Il progresso ha fatto vedere che il mondo della robotica non è ancora giunto a simili “traguardi”, ma è ormai imprescindibile per la vita umana. A cominciare dalla medicina.

Le nuove tecnologie si dovrebbero umanizzare

Questa sua applicazione fa nascere immediatamente delle domande: è giusto unire tecnologia e corpo umano? O quantomeno usarla per lottare contro una malattia, colmare una mancanza fisica? Potrebbero sembrare dubbi assurdi, in un’epoca dove l’universo 2.0 lotta contro i tumori, guarisce le leucemie, ridà la possibilità di correre a chi ha perso le gambe.

Ma c’è una branca della filosofia, unita spesso al sentimento religioso, che prende il nome di bioetica e non sempre d’accordo su tutto ciò.

Insieme alla scienza, spesso la tecnologia è posta sul banco degli imputati per situazioni che riguardano la vita. Come la scelta del suicidio assistito, opzione che molte cliniche in Svizzera e Stati Uniti offrono e sempre aspramente criticata dalla Chiesa. Oppure la decisione di staccare la spina a un paziente in coma, supplizio atroce come lo fu per i genitori di Eluana Englaro.

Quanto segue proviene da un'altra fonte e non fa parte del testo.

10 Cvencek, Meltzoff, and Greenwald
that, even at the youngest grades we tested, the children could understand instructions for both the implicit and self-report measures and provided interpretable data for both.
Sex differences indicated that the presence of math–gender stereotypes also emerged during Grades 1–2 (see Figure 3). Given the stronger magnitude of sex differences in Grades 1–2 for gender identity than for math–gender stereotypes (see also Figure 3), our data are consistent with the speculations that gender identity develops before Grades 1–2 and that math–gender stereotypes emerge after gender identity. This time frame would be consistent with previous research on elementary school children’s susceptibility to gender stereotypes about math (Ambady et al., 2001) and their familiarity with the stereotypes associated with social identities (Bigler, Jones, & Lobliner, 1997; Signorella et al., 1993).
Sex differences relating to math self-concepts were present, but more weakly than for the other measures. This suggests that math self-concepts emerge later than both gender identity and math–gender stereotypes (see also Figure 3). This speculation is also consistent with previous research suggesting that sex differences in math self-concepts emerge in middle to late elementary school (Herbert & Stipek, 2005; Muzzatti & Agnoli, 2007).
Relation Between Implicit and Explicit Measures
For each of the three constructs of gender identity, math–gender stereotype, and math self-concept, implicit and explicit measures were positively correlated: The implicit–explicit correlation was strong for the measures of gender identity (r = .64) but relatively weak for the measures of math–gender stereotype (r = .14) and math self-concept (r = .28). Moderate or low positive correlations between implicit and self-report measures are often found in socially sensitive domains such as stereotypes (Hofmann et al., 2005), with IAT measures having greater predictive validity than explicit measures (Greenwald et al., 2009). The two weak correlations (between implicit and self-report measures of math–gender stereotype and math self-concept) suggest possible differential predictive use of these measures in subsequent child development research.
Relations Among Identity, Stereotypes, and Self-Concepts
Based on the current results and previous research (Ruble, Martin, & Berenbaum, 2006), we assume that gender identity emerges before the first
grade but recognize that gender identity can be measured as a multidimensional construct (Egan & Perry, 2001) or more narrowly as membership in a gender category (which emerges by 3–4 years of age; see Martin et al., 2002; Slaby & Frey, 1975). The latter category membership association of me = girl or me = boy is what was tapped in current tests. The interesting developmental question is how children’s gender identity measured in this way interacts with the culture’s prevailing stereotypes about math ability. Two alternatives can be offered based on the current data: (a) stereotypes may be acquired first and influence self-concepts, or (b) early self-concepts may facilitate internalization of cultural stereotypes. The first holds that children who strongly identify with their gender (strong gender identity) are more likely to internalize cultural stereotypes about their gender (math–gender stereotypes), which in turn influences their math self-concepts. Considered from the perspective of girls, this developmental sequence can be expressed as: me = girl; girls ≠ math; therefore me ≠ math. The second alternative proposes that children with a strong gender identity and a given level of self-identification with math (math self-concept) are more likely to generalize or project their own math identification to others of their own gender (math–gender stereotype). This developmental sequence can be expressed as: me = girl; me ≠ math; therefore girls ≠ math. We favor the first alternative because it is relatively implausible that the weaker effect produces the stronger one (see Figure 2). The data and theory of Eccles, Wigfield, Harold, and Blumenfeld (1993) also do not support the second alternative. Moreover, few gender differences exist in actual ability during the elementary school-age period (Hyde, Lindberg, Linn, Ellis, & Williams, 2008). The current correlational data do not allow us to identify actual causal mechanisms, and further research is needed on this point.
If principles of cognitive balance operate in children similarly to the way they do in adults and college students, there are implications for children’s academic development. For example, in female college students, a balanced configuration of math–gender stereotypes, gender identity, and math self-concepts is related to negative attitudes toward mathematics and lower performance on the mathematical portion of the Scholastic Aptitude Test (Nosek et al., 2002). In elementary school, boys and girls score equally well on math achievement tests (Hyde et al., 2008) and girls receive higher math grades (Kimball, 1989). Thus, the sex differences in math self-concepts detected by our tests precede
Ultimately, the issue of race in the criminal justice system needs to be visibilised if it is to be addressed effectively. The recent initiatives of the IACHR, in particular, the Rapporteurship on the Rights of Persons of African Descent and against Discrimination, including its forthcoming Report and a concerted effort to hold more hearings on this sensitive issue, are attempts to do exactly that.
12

Si tratta sempre di una macchina a cui l’esistenza di una persona è legata: ma ad accenderla o spegnerla è sempre e comunque un uomo.

Giusto o sbagliato in questi casi sono distinzioni inumane. Non si può certo essere contrari allo sviluppo tecnologico della medicina, solo un pazzo si rifiuterebbe di dire di no alle cure più sofisticate per combattere malattie come il cancro. Ma quando si parla di vita, una decisione unica non può esistere e ognuno è soggetto a ciò che sente dentro di sé, religione inclusa. Alla fine è questo che ci distinguerà sempre dalle macchine: il fatto di poter seguire una nostra morale. Un impegno umano a cui, comunque, la tecnologia può dare il suo contributo.